- _Work task_: In each row, change "booking time" to "reservation time" and return the lines with nothing else altered.

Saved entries
= Beginning of Section =

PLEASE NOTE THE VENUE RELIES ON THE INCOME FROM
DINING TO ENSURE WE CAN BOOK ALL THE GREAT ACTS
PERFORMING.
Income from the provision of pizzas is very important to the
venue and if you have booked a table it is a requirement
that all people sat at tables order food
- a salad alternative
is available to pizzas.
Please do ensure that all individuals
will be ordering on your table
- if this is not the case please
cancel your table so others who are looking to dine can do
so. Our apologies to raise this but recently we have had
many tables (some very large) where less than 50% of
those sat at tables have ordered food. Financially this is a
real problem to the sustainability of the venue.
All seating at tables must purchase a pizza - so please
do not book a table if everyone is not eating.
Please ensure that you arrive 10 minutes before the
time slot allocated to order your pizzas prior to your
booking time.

= End of Section =

- _Solution below_:
PLEASE NOTE THE VENUE RELIES ON THE INCOME FROM
DINING TO ENSURE WE CAN BOOK ALL THE GREAT ACTS
PERFORMING.
Income from the provision of pizzas is very important to the
venue and if you have booked a table it is a requirement
that all people sat at tables order food
- a salad alternative
is available to pizzas.
Please do ensure that all individuals
will be ordering on your table
- if this is not the case please
cancel your table so others who are looking to dine can do
so. Our apologies to raise this but recently we have had
many tables (some very large) where less than 50% of
those sat at tables have ordered food. Financially this is a
real problem to the sustainability of the venue.
All seating at tables must purchase a pizza - so please
do not book a table if everyone is not eating.
Please ensure that you arrive 10 minutes before the
time slot allocated to order your pizzas prior to your
reservation time.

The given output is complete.